Given data
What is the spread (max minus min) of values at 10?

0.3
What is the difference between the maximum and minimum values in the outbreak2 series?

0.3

...

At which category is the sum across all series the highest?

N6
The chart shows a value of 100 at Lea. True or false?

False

--

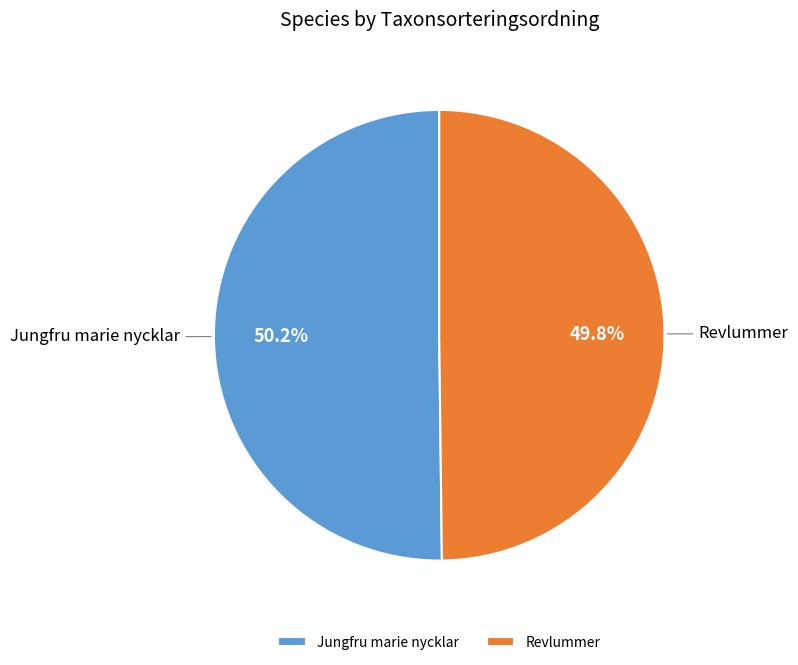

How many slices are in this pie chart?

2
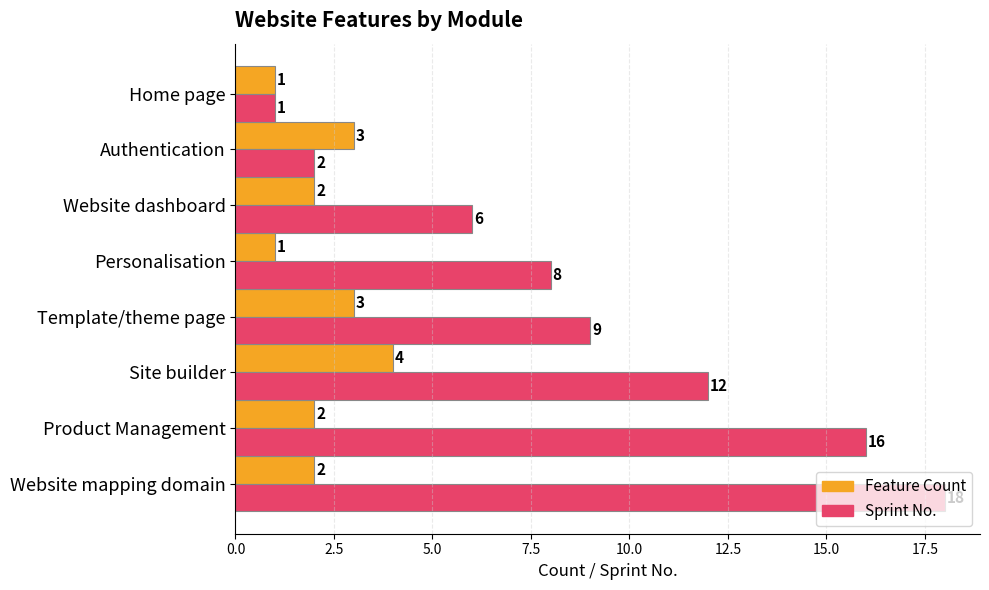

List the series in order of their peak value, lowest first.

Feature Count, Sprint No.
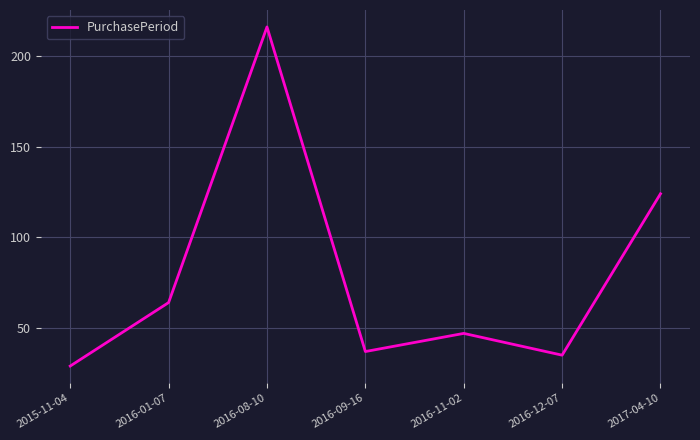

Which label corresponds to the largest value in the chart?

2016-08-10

Exercise details
Pull out every line of the data above that contains the word "What", and copy each such line in full.

Solution for this exercise
What is the spread (max minus min) of values at 10?
What is the difference between the maximum and minimum values in the outbreak2 series?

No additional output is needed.